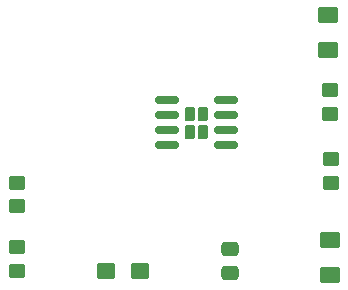
<source format=gbr>
%TF.GenerationSoftware,KiCad,Pcbnew,(6.0.10-0)*%
%TF.CreationDate,2023-02-17T15:33:43-08:00*%
%TF.ProjectId,Ex2,4578322e-6b69-4636-9164-5f7063625858,rev?*%
%TF.SameCoordinates,Original*%
%TF.FileFunction,Paste,Top*%
%TF.FilePolarity,Positive*%
%FSLAX46Y46*%
G04 Gerber Fmt 4.6, Leading zero omitted, Abs format (unit mm)*
G04 Created by KiCad (PCBNEW (6.0.10-0)) date 2023-02-17 15:33:43*
%MOMM*%
%LPD*%
G01*
G04 APERTURE LIST*
G04 Aperture macros list*
%AMRoundRect*
0 Rectangle with rounded corners*
0 $1 Rounding radius*
0 $2 $3 $4 $5 $6 $7 $8 $9 X,Y pos of 4 corners*
0 Add a 4 corners polygon primitive as box body*
4,1,4,$2,$3,$4,$5,$6,$7,$8,$9,$2,$3,0*
0 Add four circle primitives for the rounded corners*
1,1,$1+$1,$2,$3*
1,1,$1+$1,$4,$5*
1,1,$1+$1,$6,$7*
1,1,$1+$1,$8,$9*
0 Add four rect primitives between the rounded corners*
20,1,$1+$1,$2,$3,$4,$5,0*
20,1,$1+$1,$4,$5,$6,$7,0*
20,1,$1+$1,$6,$7,$8,$9,0*
20,1,$1+$1,$8,$9,$2,$3,0*%
G04 Aperture macros list end*
%ADD10RoundRect,0.250001X0.624999X-0.462499X0.624999X0.462499X-0.624999X0.462499X-0.624999X-0.462499X0*%
%ADD11RoundRect,0.250000X-0.450000X0.350000X-0.450000X-0.350000X0.450000X-0.350000X0.450000X0.350000X0*%
%ADD12RoundRect,0.250000X-0.537500X-0.425000X0.537500X-0.425000X0.537500X0.425000X-0.537500X0.425000X0*%
%ADD13RoundRect,0.250000X-0.475000X0.337500X-0.475000X-0.337500X0.475000X-0.337500X0.475000X0.337500X0*%
%ADD14RoundRect,0.230000X-0.230000X-0.375000X0.230000X-0.375000X0.230000X0.375000X-0.230000X0.375000X0*%
%ADD15RoundRect,0.150000X-0.825000X-0.150000X0.825000X-0.150000X0.825000X0.150000X-0.825000X0.150000X0*%
G04 APERTURE END LIST*
D10*
%TO.C,D2*%
X148432500Y-109372500D03*
X148432500Y-106397500D03*
%TD*%
D11*
%TO.C,R3*%
X148425000Y-93747064D03*
X148425000Y-95747064D03*
%TD*%
%TO.C,R1*%
X121920000Y-101600000D03*
X121920000Y-103600000D03*
%TD*%
D10*
%TO.C,D1*%
X148260000Y-90387500D03*
X148260000Y-87412500D03*
%TD*%
D12*
%TO.C,C1*%
X129472500Y-109085000D03*
X132347500Y-109085000D03*
%TD*%
D13*
%TO.C,C2*%
X140030000Y-107182500D03*
X140030000Y-109257500D03*
%TD*%
D11*
%TO.C,R2*%
X121920000Y-107034680D03*
X121920000Y-109034680D03*
%TD*%
%TO.C,R4*%
X148570000Y-99600000D03*
X148570000Y-101600000D03*
%TD*%
D14*
%TO.C,U1*%
X136590000Y-97270000D03*
X137730000Y-95770000D03*
X137730000Y-97270000D03*
X136590000Y-95770000D03*
D15*
X134685000Y-94615000D03*
X134685000Y-95885000D03*
X134685000Y-97155000D03*
X134685000Y-98425000D03*
X139635000Y-98425000D03*
X139635000Y-97155000D03*
X139635000Y-95885000D03*
X139635000Y-94615000D03*
%TD*%
M02*

</source>
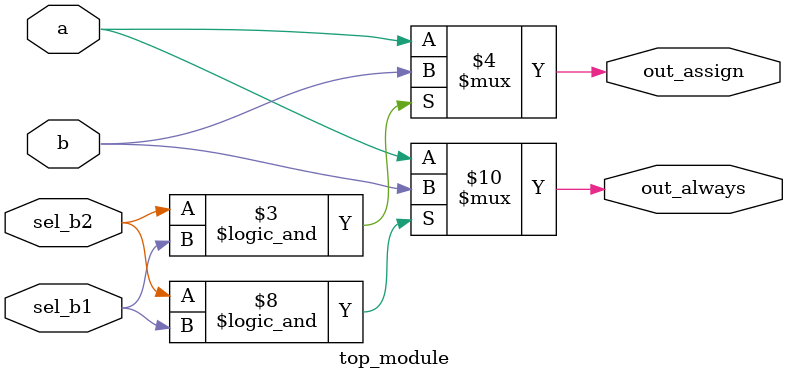
<source format=v>
/* Build a 2-to-1 mux that chooses between a and b. Choose b if both sel_b1 and sel_b2 are true. Otherwise, choose a. 
Do the same twice, once using assign statements and once using a procedural if statement.
*/
module top_module(
    input a,
    input b,
    input sel_b1,
    input sel_b2,
    output wire out_assign,
    output reg out_always); 

    assign out_assign = (sel_b2 == 1 && sel_b1 == 1) ? b:a;

    always @(*) begin 
        if(sel_b2 == 1 && sel_b1 == 1) begin
            out_always = b; 
        end
        else begin 
            out_always = a;
        end 
    end


endmodule


</source>
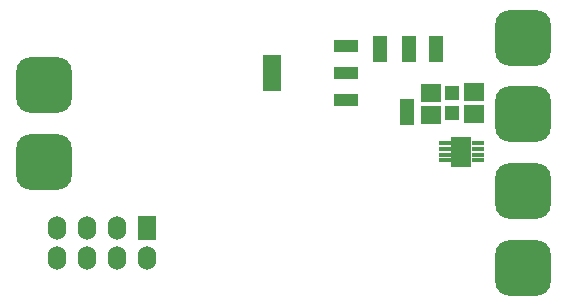
<source format=gbs>
G04*
G04 #@! TF.GenerationSoftware,Altium Limited,CircuitStudio,1.5.1 (1.5.1.13)*
G04*
G04 Layer_Color=8150272*
%FSLAX25Y25*%
%MOIN*%
G70*
G01*
G75*
%ADD24O,0.06000X0.08000*%
%ADD25R,0.06000X0.08000*%
%ADD28R,0.06000X0.12000*%
%ADD29R,0.08000X0.04000*%
G04:AMPARAMS|DCode=37|XSize=185.17mil|YSize=185.17mil|CornerRadius=48.29mil|HoleSize=0mil|Usage=FLASHONLY|Rotation=0.000|XOffset=0mil|YOffset=0mil|HoleType=Round|Shape=RoundedRectangle|*
%AMROUNDEDRECTD37*
21,1,0.18517,0.08858,0,0,0.0*
21,1,0.08858,0.18517,0,0,0.0*
1,1,0.09658,0.04429,-0.04429*
1,1,0.09658,-0.04429,-0.04429*
1,1,0.09658,-0.04429,0.04429*
1,1,0.09658,0.04429,0.04429*
%
%ADD37ROUNDEDRECTD37*%
%ADD38R,0.04737X0.05131*%
%ADD43R,0.06706X0.05918*%
%ADD48R,0.04737X0.08674*%
%ADD49R,0.03969X0.01781*%
%ADD50R,0.07099X0.10406*%
D24*
X235000Y252972D02*
D03*
Y262972D02*
D03*
X245000Y252972D02*
D03*
Y262972D02*
D03*
X255000Y252972D02*
D03*
Y262972D02*
D03*
X265000Y252972D02*
D03*
D25*
Y262972D02*
D03*
D28*
X306496Y314567D02*
D03*
D29*
X331299Y305512D02*
D03*
Y314567D02*
D03*
Y323622D02*
D03*
D37*
X230709Y285138D02*
D03*
Y310728D02*
D03*
X390158Y326476D02*
D03*
Y300886D02*
D03*
Y275295D02*
D03*
Y249705D02*
D03*
D38*
X366535Y308071D02*
D03*
Y301378D02*
D03*
D43*
X374016Y300984D02*
D03*
Y308465D02*
D03*
X359449Y300591D02*
D03*
Y308071D02*
D03*
D48*
X352362Y322835D02*
D03*
X342520D02*
D03*
X361417D02*
D03*
X351575Y301575D02*
D03*
D49*
X375193Y285528D02*
D03*
Y287496D02*
D03*
Y289465D02*
D03*
X364150Y285528D02*
D03*
Y287496D02*
D03*
Y289465D02*
D03*
Y291433D02*
D03*
X375193D02*
D03*
D50*
X369672Y288480D02*
D03*
M02*

</source>
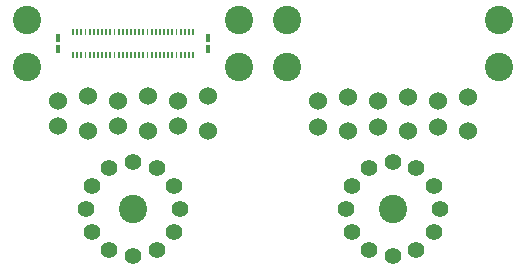
<source format=gbr>
G04 start of page 7 for group 5 idx 5 *
G04 Title: (unknown), bottom *
G04 Creator: pcb 4.2.0 *
G04 CreationDate: Tue Jul 14 02:58:48 2020 UTC *
G04 For: commonadmin *
G04 Format: Gerber/RS-274X *
G04 PCB-Dimensions (mil): 24000.00 18000.00 *
G04 PCB-Coordinate-Origin: lower left *
%MOIN*%
%FSLAX25Y25*%
%LNBOTTOM*%
%ADD48C,0.0787*%
%ADD47C,0.0380*%
%ADD46C,0.0394*%
%ADD45C,0.0001*%
%ADD44C,0.0945*%
%ADD43C,0.0600*%
%ADD42C,0.0551*%
G54D42*X618110Y233858D03*
G54D43*X615236Y246272D03*
G54D42*X624016Y227953D03*
G54D43*X635236Y257772D03*
Y246272D03*
X625236Y247772D03*
Y256272D03*
X615236Y257772D03*
X605236Y256272D03*
Y247772D03*
G54D44*X645669Y267520D03*
G54D42*X610236Y236024D03*
X594488Y220276D03*
X602362Y233858D03*
X596457Y227953D03*
G54D44*X610236Y220276D03*
G54D42*Y204528D03*
X625984Y220276D03*
X618110Y206693D03*
X624016Y212598D03*
X602362Y206693D03*
X596457Y212598D03*
G54D43*X595236Y246272D03*
G54D44*X645669Y283268D03*
X574803D03*
X559055D03*
X488189D03*
G54D43*X595236Y257772D03*
X585236Y256272D03*
Y247772D03*
G54D44*X574803Y267520D03*
X559055D03*
G54D43*X548599Y257788D03*
X528599D03*
X518599Y256288D03*
X508599Y257788D03*
X498599Y256288D03*
G54D44*X488189Y267520D03*
G54D43*X548599Y246288D03*
X528599D03*
X518599Y247788D03*
X508599Y246288D03*
X498599Y247788D03*
X538599D03*
Y256288D03*
G54D44*X523622Y220276D03*
G54D42*X507874D03*
X509843Y227953D03*
Y212598D03*
X523622Y204528D03*
Y236024D03*
X515748Y233858D03*
Y206693D03*
X539370Y220276D03*
X531496Y206693D03*
Y233858D03*
X537402Y212598D03*
Y227953D03*
G54D45*G36*
X503976Y272559D02*X503346D01*
Y270748D01*
X503976D01*
Y272559D01*
G37*
G36*
X505354D02*X504724D01*
Y270748D01*
X505354D01*
Y272559D01*
G37*
G36*
X506732D02*X506102D01*
Y270748D01*
X506732D01*
Y272559D01*
G37*
G36*
X508110D02*X507480D01*
Y270748D01*
X508110D01*
Y272559D01*
G37*
G36*
X509488D02*X508858D01*
Y270748D01*
X509488D01*
Y272559D01*
G37*
G36*
X499252Y274921D02*X497835D01*
Y272126D01*
X499252D01*
Y274921D01*
G37*
G36*
Y278661D02*X497835D01*
Y275866D01*
X499252D01*
Y278661D01*
G37*
G36*
X510866Y272559D02*X510236D01*
Y270748D01*
X510866D01*
Y272559D01*
G37*
G36*
X512244D02*X511614D01*
Y270748D01*
X512244D01*
Y272559D01*
G37*
G36*
X513622D02*X512992D01*
Y270748D01*
X513622D01*
Y272559D01*
G37*
G36*
X515000D02*X514370D01*
Y270748D01*
X515000D01*
Y272559D01*
G37*
G36*
X516378D02*X515748D01*
Y270748D01*
X516378D01*
Y272559D01*
G37*
G36*
X517756D02*X517126D01*
Y270748D01*
X517756D01*
Y272559D01*
G37*
G36*
X519134D02*X518504D01*
Y270748D01*
X519134D01*
Y272559D01*
G37*
G36*
X520512D02*X519882D01*
Y270748D01*
X520512D01*
Y272559D01*
G37*
G36*
X521890D02*X521260D01*
Y270748D01*
X521890D01*
Y272559D01*
G37*
G36*
X523268D02*X522638D01*
Y270748D01*
X523268D01*
Y272559D01*
G37*
G36*
X524646D02*X524016D01*
Y270748D01*
X524646D01*
Y272559D01*
G37*
G36*
X526024D02*X525394D01*
Y270748D01*
X526024D01*
Y272559D01*
G37*
G36*
X527402D02*X526772D01*
Y270748D01*
X527402D01*
Y272559D01*
G37*
G36*
X528780D02*X528150D01*
Y270748D01*
X528780D01*
Y272559D01*
G37*
G36*
X530157D02*X529528D01*
Y270748D01*
X530157D01*
Y272559D01*
G37*
G36*
X531535D02*X530906D01*
Y270748D01*
X531535D01*
Y272559D01*
G37*
G36*
X532913D02*X532283D01*
Y270748D01*
X532913D01*
Y272559D01*
G37*
G36*
X534291D02*X533661D01*
Y270748D01*
X534291D01*
Y272559D01*
G37*
G36*
X535669D02*X535039D01*
Y270748D01*
X535669D01*
Y272559D01*
G37*
G36*
X537047D02*X536417D01*
Y270748D01*
X537047D01*
Y272559D01*
G37*
G36*
X538425D02*X537795D01*
Y270748D01*
X538425D01*
Y272559D01*
G37*
G36*
X539803D02*X539173D01*
Y270748D01*
X539803D01*
Y272559D01*
G37*
G36*
X541181D02*X540551D01*
Y270748D01*
X541181D01*
Y272559D01*
G37*
G36*
X542559D02*X541929D01*
Y270748D01*
X542559D01*
Y272559D01*
G37*
G36*
X543937D02*X543307D01*
Y270748D01*
X543937D01*
Y272559D01*
G37*
G36*
X549449Y274921D02*X548031D01*
Y272126D01*
X549449D01*
Y274921D01*
G37*
G36*
X503976Y280236D02*X503346D01*
Y278425D01*
X503976D01*
Y280236D01*
G37*
G36*
X505354D02*X504724D01*
Y278425D01*
X505354D01*
Y280236D01*
G37*
G36*
X506732D02*X506102D01*
Y278425D01*
X506732D01*
Y280236D01*
G37*
G36*
X508110D02*X507480D01*
Y278425D01*
X508110D01*
Y280236D01*
G37*
G36*
X509488D02*X508858D01*
Y278425D01*
X509488D01*
Y280236D01*
G37*
G36*
X510866D02*X510236D01*
Y278425D01*
X510866D01*
Y280236D01*
G37*
G36*
X512244D02*X511614D01*
Y278425D01*
X512244D01*
Y280236D01*
G37*
G36*
X513622D02*X512992D01*
Y278425D01*
X513622D01*
Y280236D01*
G37*
G36*
X515000D02*X514370D01*
Y278425D01*
X515000D01*
Y280236D01*
G37*
G36*
X516378D02*X515748D01*
Y278425D01*
X516378D01*
Y280236D01*
G37*
G36*
X517756D02*X517126D01*
Y278425D01*
X517756D01*
Y280236D01*
G37*
G36*
X519134D02*X518504D01*
Y278425D01*
X519134D01*
Y280236D01*
G37*
G36*
X520512D02*X519882D01*
Y278425D01*
X520512D01*
Y280236D01*
G37*
G36*
X521890D02*X521260D01*
Y278425D01*
X521890D01*
Y280236D01*
G37*
G36*
X523268D02*X522638D01*
Y278425D01*
X523268D01*
Y280236D01*
G37*
G36*
X524646D02*X524016D01*
Y278425D01*
X524646D01*
Y280236D01*
G37*
G36*
X526024D02*X525394D01*
Y278425D01*
X526024D01*
Y280236D01*
G37*
G36*
X527402D02*X526772D01*
Y278425D01*
X527402D01*
Y280236D01*
G37*
G36*
X528780D02*X528150D01*
Y278425D01*
X528780D01*
Y280236D01*
G37*
G36*
X530157D02*X529528D01*
Y278425D01*
X530157D01*
Y280236D01*
G37*
G36*
X531535D02*X530906D01*
Y278425D01*
X531535D01*
Y280236D01*
G37*
G36*
X532913D02*X532283D01*
Y278425D01*
X532913D01*
Y280236D01*
G37*
G36*
X534291D02*X533661D01*
Y278425D01*
X534291D01*
Y280236D01*
G37*
G36*
X535669D02*X535039D01*
Y278425D01*
X535669D01*
Y280236D01*
G37*
G36*
X537047D02*X536417D01*
Y278425D01*
X537047D01*
Y280236D01*
G37*
G36*
X538425D02*X537795D01*
Y278425D01*
X538425D01*
Y280236D01*
G37*
G36*
X539803D02*X539173D01*
Y278425D01*
X539803D01*
Y280236D01*
G37*
G36*
X541181D02*X540551D01*
Y278425D01*
X541181D01*
Y280236D01*
G37*
G36*
X542559D02*X541929D01*
Y278425D01*
X542559D01*
Y280236D01*
G37*
G36*
X543937D02*X543307D01*
Y278425D01*
X543937D01*
Y280236D01*
G37*
G36*
X549449Y278661D02*X548031D01*
Y275866D01*
X549449D01*
Y278661D01*
G37*
G54D46*G54D47*G54D46*G54D47*G54D48*G54D46*G54D48*G54D46*G54D47*G54D48*G54D47*G54D48*G54D47*G54D48*G54D47*G54D48*G54D46*M02*

</source>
════════════════
Repeat, with no pictures, each line from the beginning of the data through the line containing "G04 Aperture macros list*", inclusive.

- [Answer to this exercise]
<source format=gbr>
%TF.GenerationSoftware,KiCad,Pcbnew,(6.0.10-0)*%
%TF.CreationDate,2023-02-17T15:33:43-08:00*%
%TF.ProjectId,Ex2,4578322e-6b69-4636-9164-5f7063625858,rev?*%
%TF.SameCoordinates,Original*%
%TF.FileFunction,Paste,Top*%
%TF.FilePolarity,Positive*%
%FSLAX46Y46*%
G04 Gerber Fmt 4.6, Leading zero omitted, Abs format (unit mm)*
G04 Created by KiCad (PCBNEW (6.0.10-0)) date 2023-02-17 15:33:43*
%MOMM*%
%LPD*%
G01*
G04 APERTURE LIST*
G04 Aperture macros list*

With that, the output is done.